A girl travels along a straight line, from point A to B at a constant speed, $$V_1$$ meters/sec for T seconds. Next, she travels from point B to C along a straight line, at a constant speed of $$V_2$$ meters/sec for another T seconds.
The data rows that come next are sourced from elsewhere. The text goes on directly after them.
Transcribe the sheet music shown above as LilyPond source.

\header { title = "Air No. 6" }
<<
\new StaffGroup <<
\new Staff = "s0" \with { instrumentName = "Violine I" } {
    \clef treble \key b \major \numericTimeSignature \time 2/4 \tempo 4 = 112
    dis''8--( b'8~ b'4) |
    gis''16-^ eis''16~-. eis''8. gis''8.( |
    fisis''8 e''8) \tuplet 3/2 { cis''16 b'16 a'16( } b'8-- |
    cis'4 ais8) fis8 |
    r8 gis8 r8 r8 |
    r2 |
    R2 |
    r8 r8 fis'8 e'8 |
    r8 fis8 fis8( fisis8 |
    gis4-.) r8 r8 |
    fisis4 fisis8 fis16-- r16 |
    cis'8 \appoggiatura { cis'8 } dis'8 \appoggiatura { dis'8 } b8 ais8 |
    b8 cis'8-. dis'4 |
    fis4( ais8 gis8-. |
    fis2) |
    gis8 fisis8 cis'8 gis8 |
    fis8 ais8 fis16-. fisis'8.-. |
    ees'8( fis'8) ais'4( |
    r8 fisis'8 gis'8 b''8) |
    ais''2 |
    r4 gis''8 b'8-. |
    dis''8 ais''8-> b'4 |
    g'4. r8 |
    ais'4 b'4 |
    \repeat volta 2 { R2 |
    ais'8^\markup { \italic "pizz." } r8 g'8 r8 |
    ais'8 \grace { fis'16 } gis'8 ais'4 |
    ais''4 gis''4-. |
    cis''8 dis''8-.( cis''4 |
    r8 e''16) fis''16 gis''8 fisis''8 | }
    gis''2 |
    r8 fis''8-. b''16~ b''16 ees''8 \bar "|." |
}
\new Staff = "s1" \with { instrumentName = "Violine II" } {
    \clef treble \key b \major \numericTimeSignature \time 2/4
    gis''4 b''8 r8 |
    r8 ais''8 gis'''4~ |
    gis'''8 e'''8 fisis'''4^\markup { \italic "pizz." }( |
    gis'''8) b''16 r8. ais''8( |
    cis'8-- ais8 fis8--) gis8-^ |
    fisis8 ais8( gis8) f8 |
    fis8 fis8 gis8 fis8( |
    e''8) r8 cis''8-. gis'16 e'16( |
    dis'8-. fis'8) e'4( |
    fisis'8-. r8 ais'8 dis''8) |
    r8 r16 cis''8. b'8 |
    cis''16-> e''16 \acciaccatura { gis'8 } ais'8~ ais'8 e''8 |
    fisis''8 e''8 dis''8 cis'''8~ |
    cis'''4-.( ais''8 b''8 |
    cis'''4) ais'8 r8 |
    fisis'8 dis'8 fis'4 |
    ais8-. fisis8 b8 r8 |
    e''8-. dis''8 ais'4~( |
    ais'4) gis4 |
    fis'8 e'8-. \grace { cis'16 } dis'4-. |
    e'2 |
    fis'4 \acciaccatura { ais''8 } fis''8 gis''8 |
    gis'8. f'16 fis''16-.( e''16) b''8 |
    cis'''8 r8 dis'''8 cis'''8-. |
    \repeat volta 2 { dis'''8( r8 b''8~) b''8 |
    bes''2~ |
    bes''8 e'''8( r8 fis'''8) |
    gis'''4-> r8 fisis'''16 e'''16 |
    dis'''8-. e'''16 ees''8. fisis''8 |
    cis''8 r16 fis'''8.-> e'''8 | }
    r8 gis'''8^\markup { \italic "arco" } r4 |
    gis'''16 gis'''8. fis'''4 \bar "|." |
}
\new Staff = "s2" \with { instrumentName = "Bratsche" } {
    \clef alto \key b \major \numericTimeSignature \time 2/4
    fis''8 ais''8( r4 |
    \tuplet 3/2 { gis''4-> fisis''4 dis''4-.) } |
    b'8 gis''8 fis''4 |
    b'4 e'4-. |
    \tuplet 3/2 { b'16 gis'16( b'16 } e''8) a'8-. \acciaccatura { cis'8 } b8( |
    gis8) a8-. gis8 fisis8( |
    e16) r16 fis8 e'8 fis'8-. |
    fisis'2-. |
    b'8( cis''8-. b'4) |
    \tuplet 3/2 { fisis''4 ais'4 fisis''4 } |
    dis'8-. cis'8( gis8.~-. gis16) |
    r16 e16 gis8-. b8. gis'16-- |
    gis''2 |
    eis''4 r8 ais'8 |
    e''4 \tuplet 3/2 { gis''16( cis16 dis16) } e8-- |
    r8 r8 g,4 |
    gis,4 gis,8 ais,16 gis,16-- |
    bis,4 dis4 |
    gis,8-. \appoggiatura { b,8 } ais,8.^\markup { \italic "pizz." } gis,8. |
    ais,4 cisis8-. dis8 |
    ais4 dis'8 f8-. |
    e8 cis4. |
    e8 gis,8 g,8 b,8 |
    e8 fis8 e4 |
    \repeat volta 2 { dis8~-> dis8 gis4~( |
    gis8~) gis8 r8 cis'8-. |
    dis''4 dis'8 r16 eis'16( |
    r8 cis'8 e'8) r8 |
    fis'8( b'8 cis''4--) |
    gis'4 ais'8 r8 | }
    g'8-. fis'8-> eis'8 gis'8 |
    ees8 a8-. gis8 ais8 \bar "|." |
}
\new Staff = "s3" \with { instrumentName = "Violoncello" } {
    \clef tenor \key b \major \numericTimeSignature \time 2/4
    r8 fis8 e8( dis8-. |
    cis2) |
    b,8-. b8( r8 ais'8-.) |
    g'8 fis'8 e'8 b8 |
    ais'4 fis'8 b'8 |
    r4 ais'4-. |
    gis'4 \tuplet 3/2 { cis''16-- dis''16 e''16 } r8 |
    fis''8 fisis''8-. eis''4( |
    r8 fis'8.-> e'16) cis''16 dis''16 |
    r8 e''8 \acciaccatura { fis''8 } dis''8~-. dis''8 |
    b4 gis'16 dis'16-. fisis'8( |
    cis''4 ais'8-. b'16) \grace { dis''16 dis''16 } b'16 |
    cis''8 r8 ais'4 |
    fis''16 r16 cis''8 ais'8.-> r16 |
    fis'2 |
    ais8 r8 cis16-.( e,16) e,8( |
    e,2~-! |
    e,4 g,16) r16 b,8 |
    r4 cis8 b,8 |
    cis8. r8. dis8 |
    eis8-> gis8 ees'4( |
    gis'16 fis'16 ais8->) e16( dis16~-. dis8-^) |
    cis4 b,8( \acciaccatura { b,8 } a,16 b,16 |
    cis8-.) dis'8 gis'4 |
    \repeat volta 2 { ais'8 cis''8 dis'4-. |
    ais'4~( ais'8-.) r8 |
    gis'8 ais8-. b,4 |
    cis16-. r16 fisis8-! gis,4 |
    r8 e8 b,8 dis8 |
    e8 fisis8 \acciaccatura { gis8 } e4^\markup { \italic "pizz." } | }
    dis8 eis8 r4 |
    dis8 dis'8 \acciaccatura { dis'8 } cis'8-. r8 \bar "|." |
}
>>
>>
BC makes an angle 105° with AB. If CA makes an angle 30° with BC, how much time will she take to travel back from point C to A at a constant speed of $$V_2$$ meters/sec, if she travels along a straight line from C to A?
We draw BD perpendiculat to AC.
In right angled triangle BDC, BD / BC = sin 30°
or, BD = (V2 * T)/2 ......(i)
In right angled triangle BDA, BD / BA = sin 45°
Or, BD = (V1 * T)/$$\sqrt{2}$$ ......(ii)
From (i) and (ii), we get
V2 / V1 = $$\sqrt{2}$$
Total distance to be travelled from C to A = CD + DA = $$\sqrt{3}$$BD + BD
= BD($$1 + \sqrt{3}$$)
Replacing BD = (V2 * T)/2 in the avove equation,
CA = $$\dfrac{\text{(V2 * T)}}{2} (1 + \sqrt{3}$$)
Time taken at speed V2 = $$0.5(\sqrt{3}+1)$$T
Hence, option C is the correct answer.